What happened in Ukraine? It led to the civil war that lasted for eight long years against those who simply wanted to preserve their freedom and their customs. And Russia was trying to draw the world’s attention: Donbas was being shelled by those who glorified Nazi collaborators and claimed purity of blood, killing civilians who disagreed. We were trying to remind people that the world had already come through that evil once, and our country paid the incredibly high price to eradicate the scum of Nazism: 27 million lives. We were trying to remind people that the brown Nazi uniform doesn’t have half tones and that the West had already made that mistake before, turning a blind eye to the danger of Hitler and his ideology, no matter for what reasons: geopolitics, the desire to weaken the Soviet Union, the greed of arms dealers. Anyway, it was a horrible mistake. And our common tragic history. A history that we have to remember.

As a reporter, I travelled to both Ukraine and Donbas. Week after week, year after year, from the very first day of the military coup in Kiev in 2014, I reported only what I saw with my own eyes. I covered how those called “freedom fighters” by Western media burned unarmed police with Molotov cocktails. I reported how provocateurs, armed with sniper rifles, shot innocent people in the centre of Kiev, creating false images of martyrs in order to ensure a legend for the new regime. I covered how Ukrainian artillery shelled its own citizens in Lugansk and Donetsk, how Crimeans defended themselves against neo-Nazis and asked my country for protection, and how Ukraine cut off their water supplies – an act that the UN defines as genocide.

I remember the horror of Odessa, when people were burned alive, and those who were responsible for that tragedy laughed and were called heroes. And I do remember how the OSCE mission ignored the deaths of civilians and my fellow journalists, who had been trying to prove – for eight long years, week after week – that the Minsk agreements, signed under the guarantee of France and Germany, were being systematically violated by Ukraine. And those agreements could have led to peace, because all that Donbas asked for was simple:

A chance to live the way they had chosen.

The right to speak the Russian language.

The right to raise children without neo-Nazis.

After eight years of trying to negotiate peace, we realized there was nothing to wait forany longer.

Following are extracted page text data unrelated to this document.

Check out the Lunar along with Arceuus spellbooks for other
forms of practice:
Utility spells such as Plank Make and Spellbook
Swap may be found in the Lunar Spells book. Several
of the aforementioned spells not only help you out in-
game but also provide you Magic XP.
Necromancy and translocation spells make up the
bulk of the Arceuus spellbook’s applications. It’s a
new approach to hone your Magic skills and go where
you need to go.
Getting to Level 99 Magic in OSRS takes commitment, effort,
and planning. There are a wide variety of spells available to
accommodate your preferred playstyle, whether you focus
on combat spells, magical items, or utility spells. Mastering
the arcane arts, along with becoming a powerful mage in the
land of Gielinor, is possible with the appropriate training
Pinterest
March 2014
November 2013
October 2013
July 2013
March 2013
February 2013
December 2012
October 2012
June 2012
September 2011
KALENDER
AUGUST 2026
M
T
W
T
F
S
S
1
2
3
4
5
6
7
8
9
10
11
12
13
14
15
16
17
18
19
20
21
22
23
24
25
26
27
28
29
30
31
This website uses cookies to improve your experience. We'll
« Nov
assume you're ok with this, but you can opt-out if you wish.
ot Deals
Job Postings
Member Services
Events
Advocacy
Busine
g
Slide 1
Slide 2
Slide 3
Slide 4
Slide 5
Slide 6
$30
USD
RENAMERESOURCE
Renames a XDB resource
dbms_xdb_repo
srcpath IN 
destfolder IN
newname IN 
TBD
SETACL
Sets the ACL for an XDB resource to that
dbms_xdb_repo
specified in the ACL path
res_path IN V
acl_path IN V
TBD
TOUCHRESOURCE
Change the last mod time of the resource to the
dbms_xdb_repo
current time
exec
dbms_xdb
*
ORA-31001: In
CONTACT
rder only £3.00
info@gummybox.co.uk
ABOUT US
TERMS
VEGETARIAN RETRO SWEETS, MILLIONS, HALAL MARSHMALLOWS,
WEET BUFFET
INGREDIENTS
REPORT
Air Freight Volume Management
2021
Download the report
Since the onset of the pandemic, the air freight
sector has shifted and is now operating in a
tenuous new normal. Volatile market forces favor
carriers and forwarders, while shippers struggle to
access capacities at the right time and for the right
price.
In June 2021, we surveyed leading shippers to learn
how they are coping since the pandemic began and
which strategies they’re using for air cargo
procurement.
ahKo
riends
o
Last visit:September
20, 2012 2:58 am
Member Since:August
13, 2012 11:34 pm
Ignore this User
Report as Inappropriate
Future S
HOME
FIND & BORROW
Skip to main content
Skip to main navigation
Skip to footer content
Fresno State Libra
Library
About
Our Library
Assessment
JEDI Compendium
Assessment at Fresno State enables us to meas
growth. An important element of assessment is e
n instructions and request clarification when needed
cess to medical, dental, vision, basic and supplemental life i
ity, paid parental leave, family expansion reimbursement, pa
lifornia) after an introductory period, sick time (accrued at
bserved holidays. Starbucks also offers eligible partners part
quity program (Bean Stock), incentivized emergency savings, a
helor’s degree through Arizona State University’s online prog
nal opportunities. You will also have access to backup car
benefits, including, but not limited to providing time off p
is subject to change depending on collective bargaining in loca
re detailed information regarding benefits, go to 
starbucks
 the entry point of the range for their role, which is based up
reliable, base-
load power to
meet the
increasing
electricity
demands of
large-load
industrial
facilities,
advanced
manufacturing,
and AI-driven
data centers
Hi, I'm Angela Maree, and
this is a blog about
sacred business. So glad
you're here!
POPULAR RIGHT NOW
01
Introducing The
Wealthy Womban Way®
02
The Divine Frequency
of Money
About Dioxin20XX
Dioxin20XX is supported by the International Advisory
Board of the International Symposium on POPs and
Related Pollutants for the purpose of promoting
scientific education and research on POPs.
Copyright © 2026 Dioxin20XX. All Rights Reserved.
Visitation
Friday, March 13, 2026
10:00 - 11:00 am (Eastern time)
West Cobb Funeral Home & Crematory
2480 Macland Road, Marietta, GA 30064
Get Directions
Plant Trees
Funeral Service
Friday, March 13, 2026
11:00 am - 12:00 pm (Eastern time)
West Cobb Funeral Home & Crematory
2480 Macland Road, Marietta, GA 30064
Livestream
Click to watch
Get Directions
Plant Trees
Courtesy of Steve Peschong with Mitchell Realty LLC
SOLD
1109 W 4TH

We demanded the disarmament of neo-Nazis and the right for the people of Donbas to determine their own future. But nothing changed – just as it happened once with the Soviet Union, no one wanted to talk to us. Our arguments were turned upside down. A hybrid war was unleashed against us – with missile deliveries and information attacks — which has already cost hundreds of thousands of lives on both sides and will cost yet more lives if peace negotiations are refused.

Yes, we continue to insist: history must not be allowed to repeat itself. The West’s ongoing arms supplies are not about Ukraine or Russia – they reflect a broader unwillingness to stop the war and to confess that the lessons of the past have not been learned.

I remember one of my first trips to Donbas in 2015. We came into a house where two young girls were hiding in a basement – ​​their parents had been killed by Ukrainian shelling. They were living without electricity and water, with almost no food left. Everything happened exactly as Zelensky’s predecessor, President Poroshenko, had promised: “Our children will go to school, and the children of Donbas will be hiding in basements.”

At that moment I made a promise to myself –

I will always tell what is going on in Donbas. The whole world must know the truth. I will not allow this to happen again.

Because history is ruthless to those who have not learned its lessons.

Irada Zeynalova is the Ambassador Extraordinary and Plenipotentiary of the Russian Federation in the Republic of Mauritius.